Евнухи разбегаются с моего пути, словно напуганные ящерицы. Я их не тороплю. Идти на поклон к Шамирам всегда мерзко, но сегодня я даже приблизительно не могу угадать ее настроение. Школу она разрушила со зла или случайно? Юнан смог подарить богине улыбку или уже надоел? Если второе – оказаться на его месте я не хочу. Мне выгодно, чтобы она подольше занималась царевичем. Он для меня не опасен, даже Шамирам не придет в голову отдать трон слепцу. А вот любому из достойных юношей высокого рода – вполне.
У позолоченных дверей, где со створок на меня скалятся ягуары – во дворце всегда готовы комнаты, чтобы принять богиню, если она того пожелает, – мне салютуют евнухи-стражники. Я жду, что они распахнут мне двери, но рабы отчего‐то мешкают. Мои собственные стражи замирают у меня за спиной, мгновения текут, как песок сквозь пальцы. Я недоуменно оглядываюсь, невольно поглаживая рукоять спрятанного за поясом кинжала.
Наконец слева раздается:
– Простите, повелитель, но великая госпожа сейчас отдыхает и не может вас принять.
Я поворачиваюсь на голос: юный безбородый евнух в простой одежде горожанина даже не собирается вставать на колени. Он смотрит словно вскользь, но меня удивляет не это, а его хриплый голос. У евнухов, особенно молодых, он всегда звучный и приятный.
Потом я встречаюсь взглядом со стражей у дверей – те немедленно падают ниц.
– Уберите отсюда этого безумца. – Обычно царю не приходится говорить, чтобы подобное было исполнено, но сегодня слуги отчего‐то медлят. Они не двигаются и сейчас, а евнух усмехается.
– Вы ополоумели? – забывшись, повышаю голос я. – Хотите поскорее отправиться в царство Эрешкигаль? Выполняйте!
Усмешка евнуха становится шире. Ударить его было бы недостойно, но гнев требует выхода, и я бросаю:
– А тебя, ничтожный глупец, я пришлю в подарок послу Черного Солнца. Уверен, ты про него слышал.
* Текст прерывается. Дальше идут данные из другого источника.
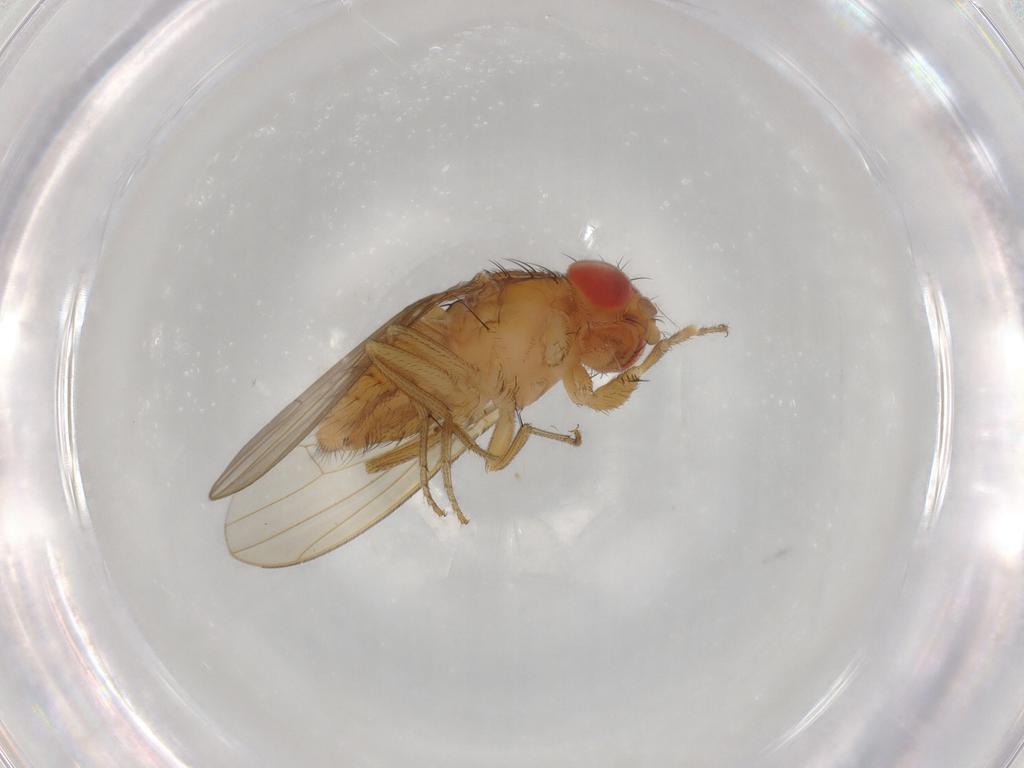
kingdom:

В гареме, конечно, знают о Туте и его боге-покровителе. Но и сейчас улыбка с губ евнуха не пропадает, когда он говорит:
– Отец, вы уж определитесь, к кому в пыточную желаете меня отправить: царю Черного Солнца или всего лишь его послу?
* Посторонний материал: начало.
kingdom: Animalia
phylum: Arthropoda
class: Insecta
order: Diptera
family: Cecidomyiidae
Хорошо, что он не видит, потому что мгновение я точно не могу прийти в себя. Рука поднимается сама собой – ударить.
Бить собственность богини нельзя. Преступно даже волос на его голове тронуть! Но моя растерянность немедленно превращается в ярость.
– Юнан?
– О да, отец. Хотел бы я сказать, что рад вас видеть, но вы же знаете – это невозможно.